> **SUPPLIED RECORDS**:
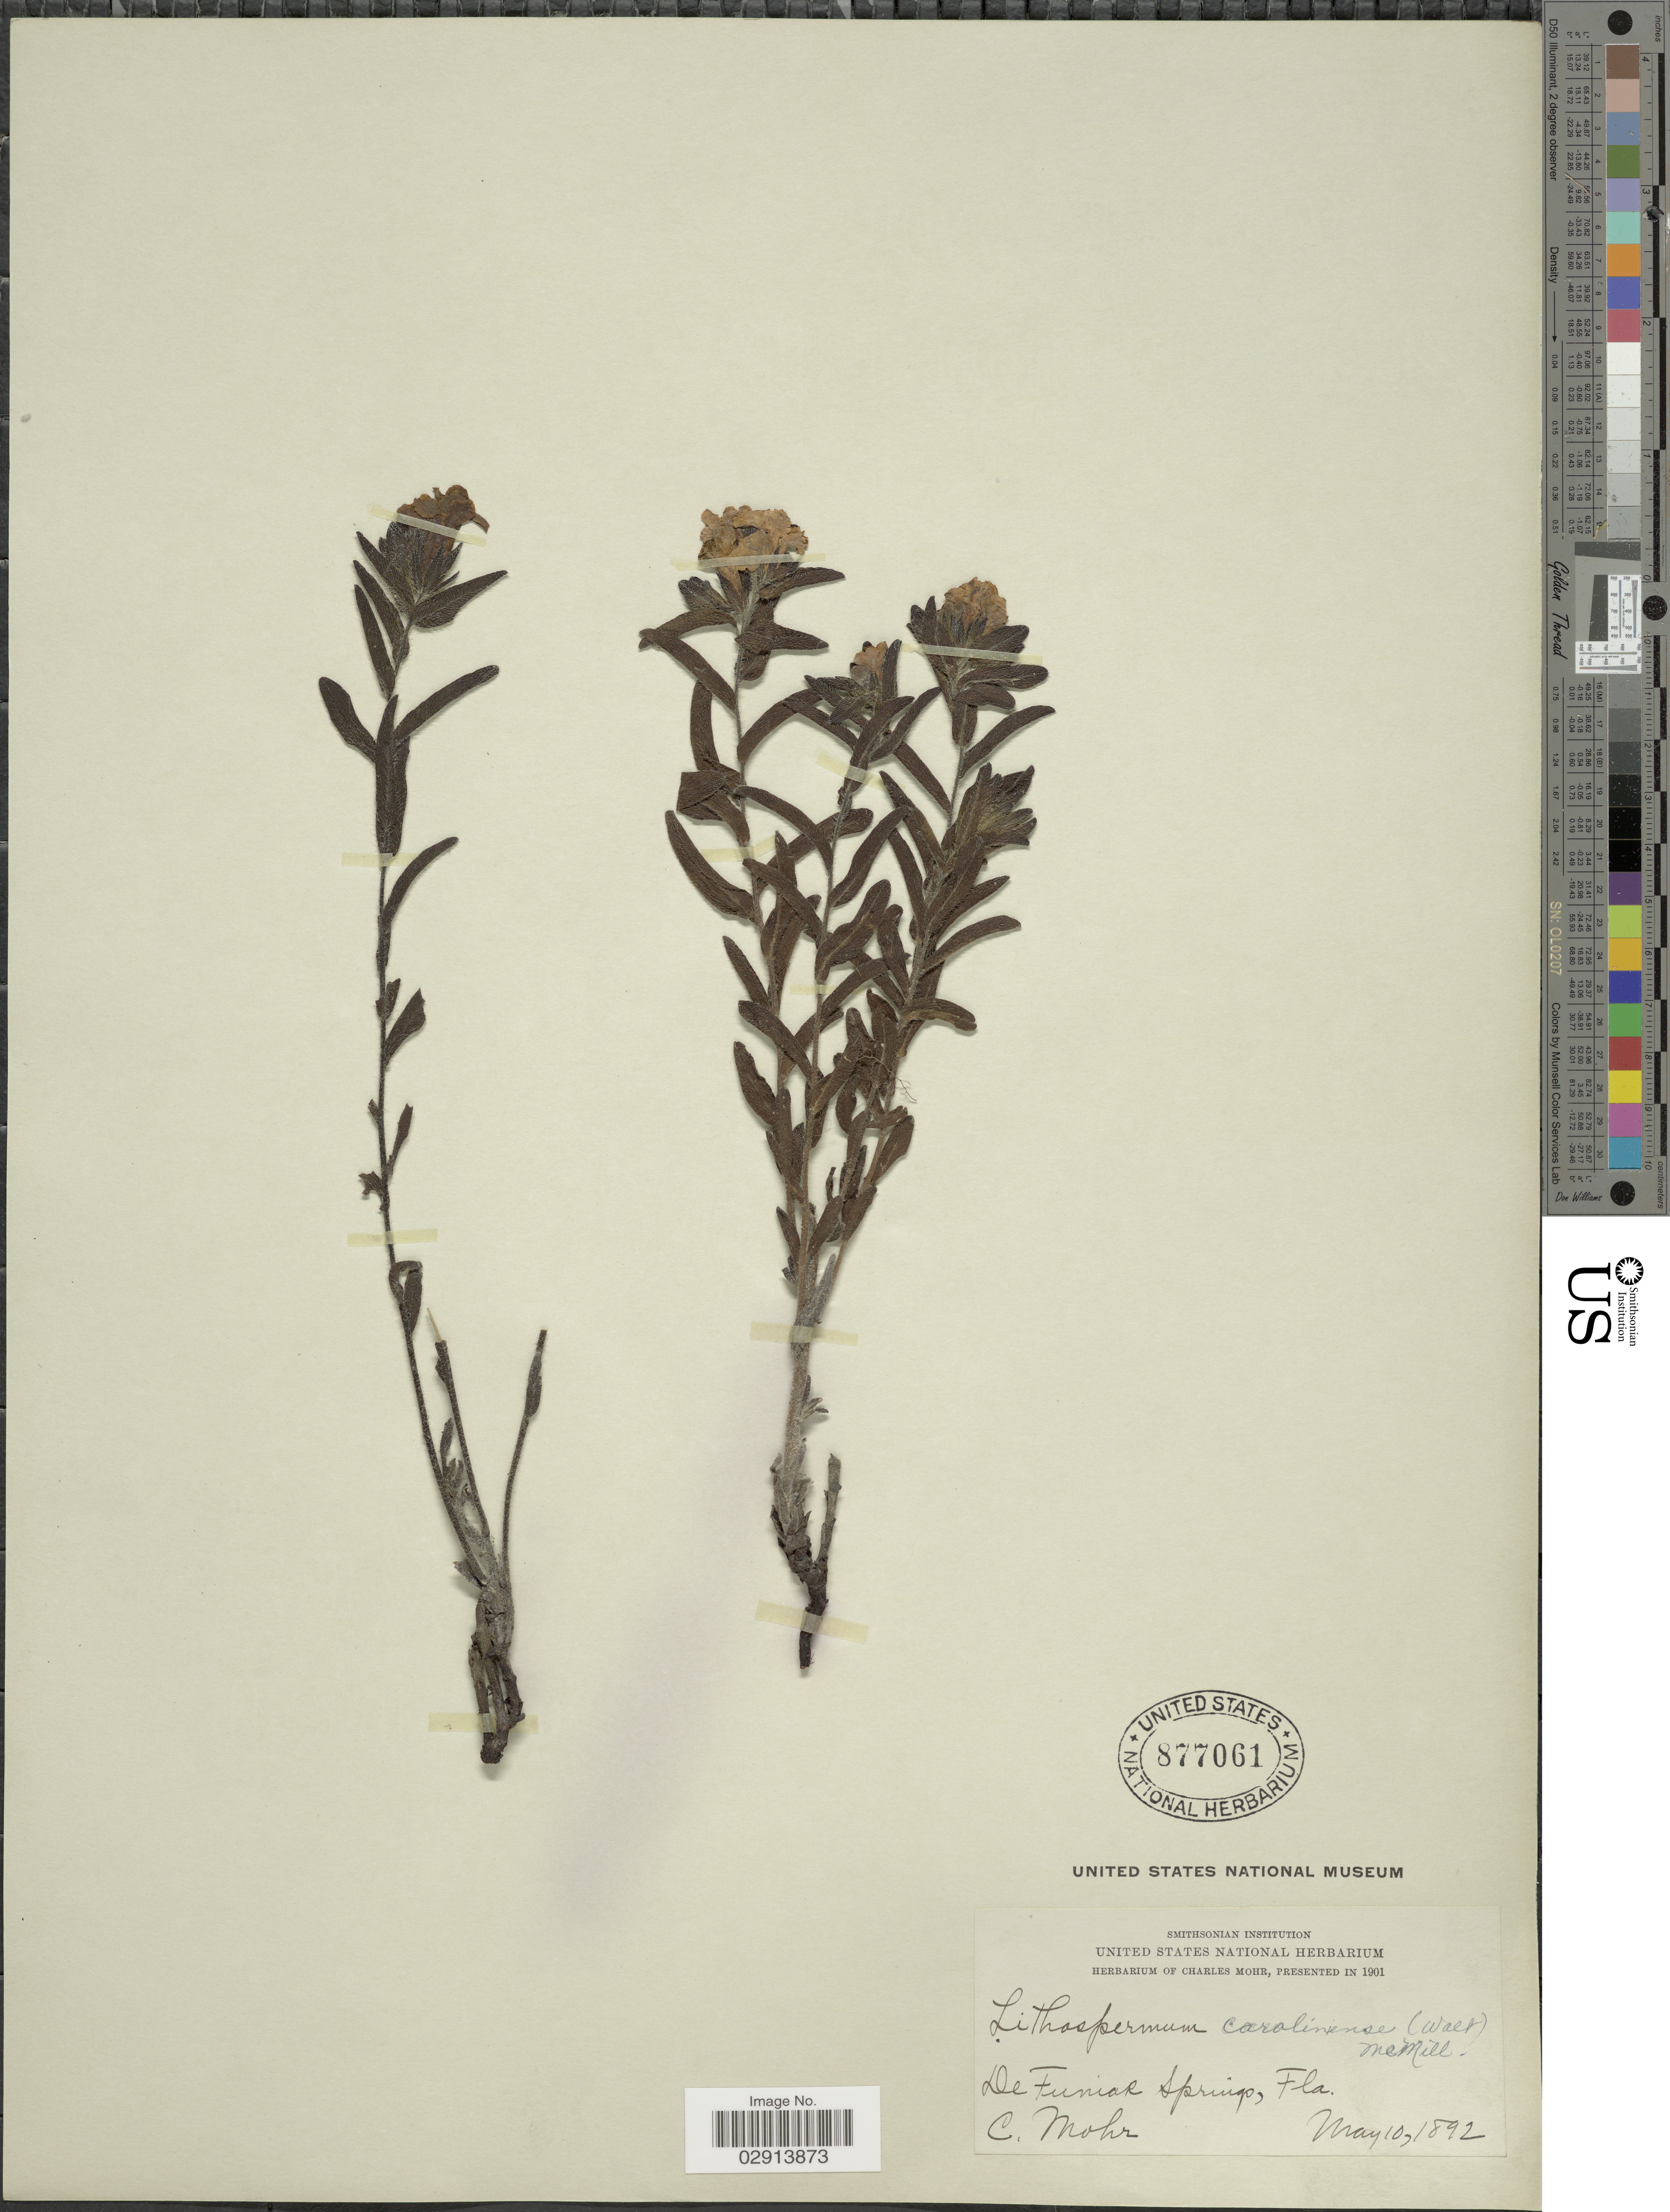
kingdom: Plantae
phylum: Tracheophyta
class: Magnoliopsida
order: Boraginales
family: Boraginaceae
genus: Lithospermum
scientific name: Lithospermum caroliniense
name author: (J.F. Gmel.) MacMill.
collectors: C. T. Mohr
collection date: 1892-05-10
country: United States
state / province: Florida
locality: DeFuniak Springs.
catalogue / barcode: US 877061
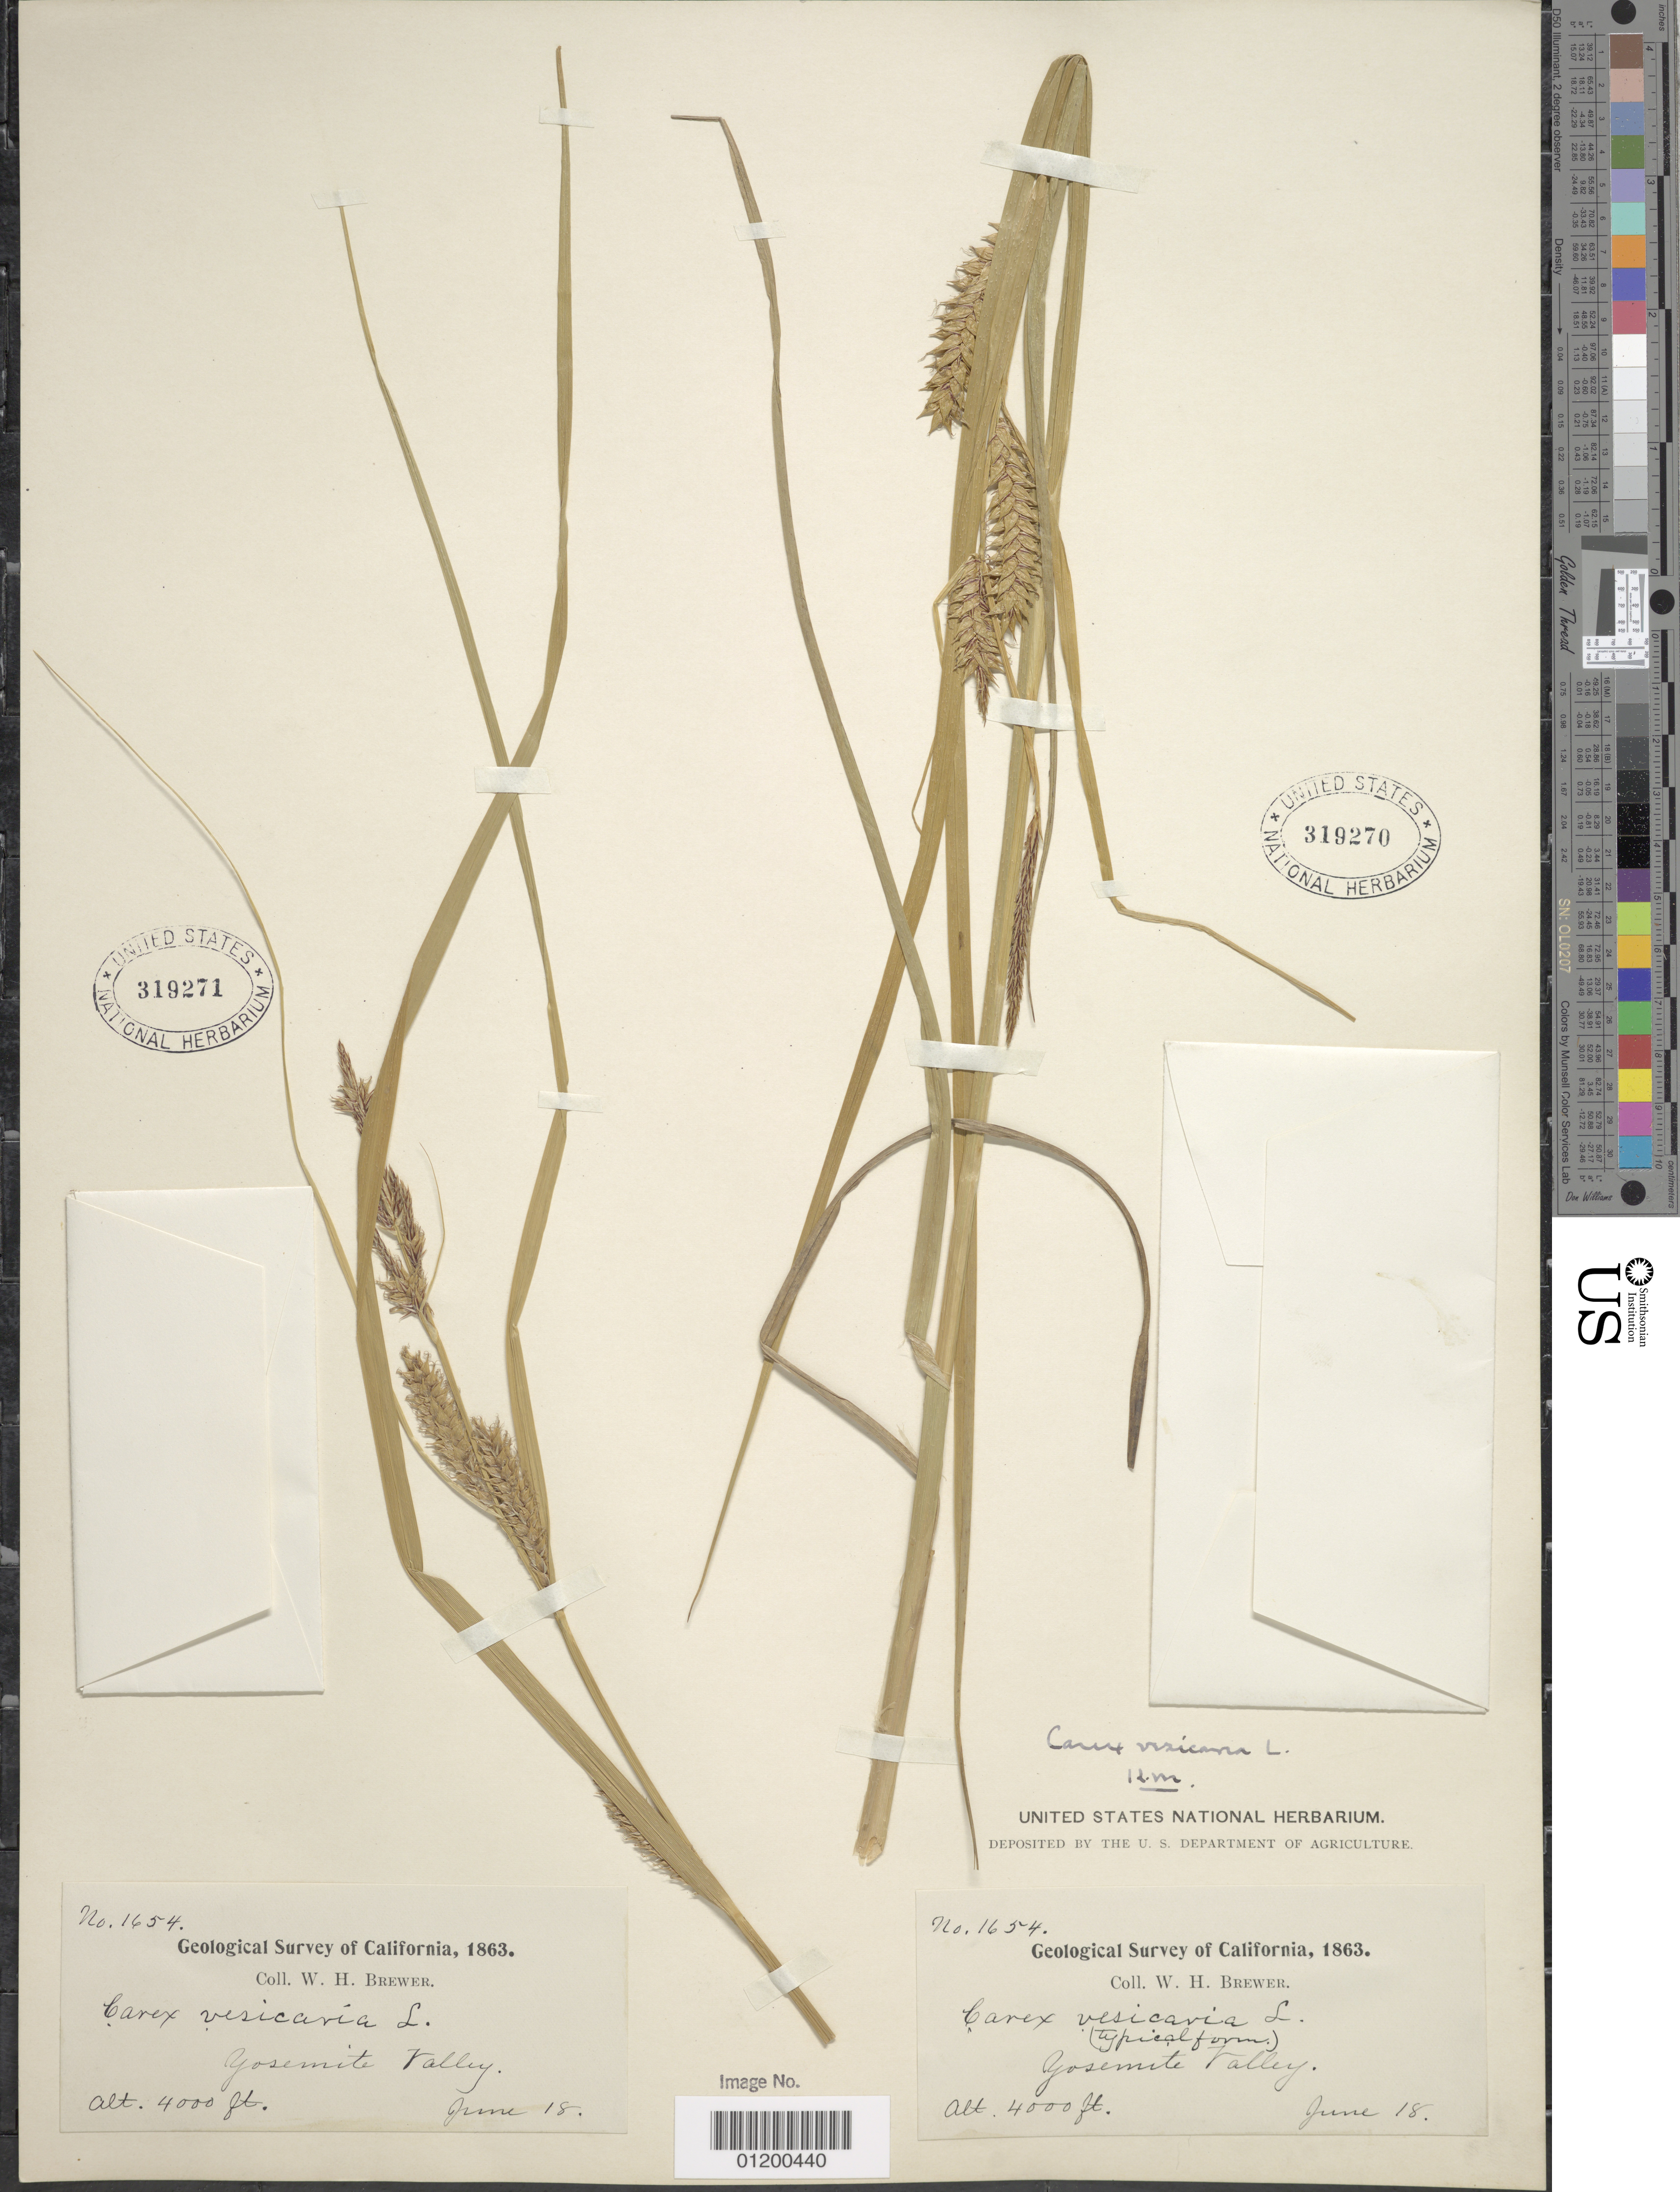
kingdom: Plantae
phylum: Tracheophyta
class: Liliopsida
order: Poales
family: Cyperaceae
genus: Carex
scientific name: Carex vesicaria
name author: L.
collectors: W. H. Brewer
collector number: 1654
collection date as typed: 18 Jun 1863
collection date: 1863-06-18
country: United States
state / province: California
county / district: Mariposa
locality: Yosemite Valley.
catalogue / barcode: US 319270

> **THE TASK**:
Please format the listing as a Markdown table with the columns n and Line, numbering each row and omitting blank lines. Begin at the line that has "locality: DeFuniak Springs." and stop at the end of the listing, and leave the pictures out.

> **SOLUTION TO THIS EXERCISE**:
| n | Line |
|---|---|
| 1 | locality: DeFuniak Springs. |
| 2 | catalogue / barcode: US 877061 |
| 3 | kingdom: Plantae |
| 4 | phylum: Tracheophyta |
| 5 | class: Liliopsida |
| 6 | order: Poales |
| 7 | family: Cyperaceae |
| 8 | genus: Carex |
| 9 | scientific name: Carex vesicaria |
| 10 | name author: L. |
| 11 | collectors: W. H. Brewer |
| 12 | collector number: 1654 |
| 13 | collection date as typed: 18 Jun 1863 |
| 14 | collection date: 1863-06-18 |
| 15 | country: United States |
| 16 | state / province: California |
| 17 | county / district: Mariposa |
| 18 | locality: Yosemite Valley. |
| 19 | catalogue / barcode: US 319270 |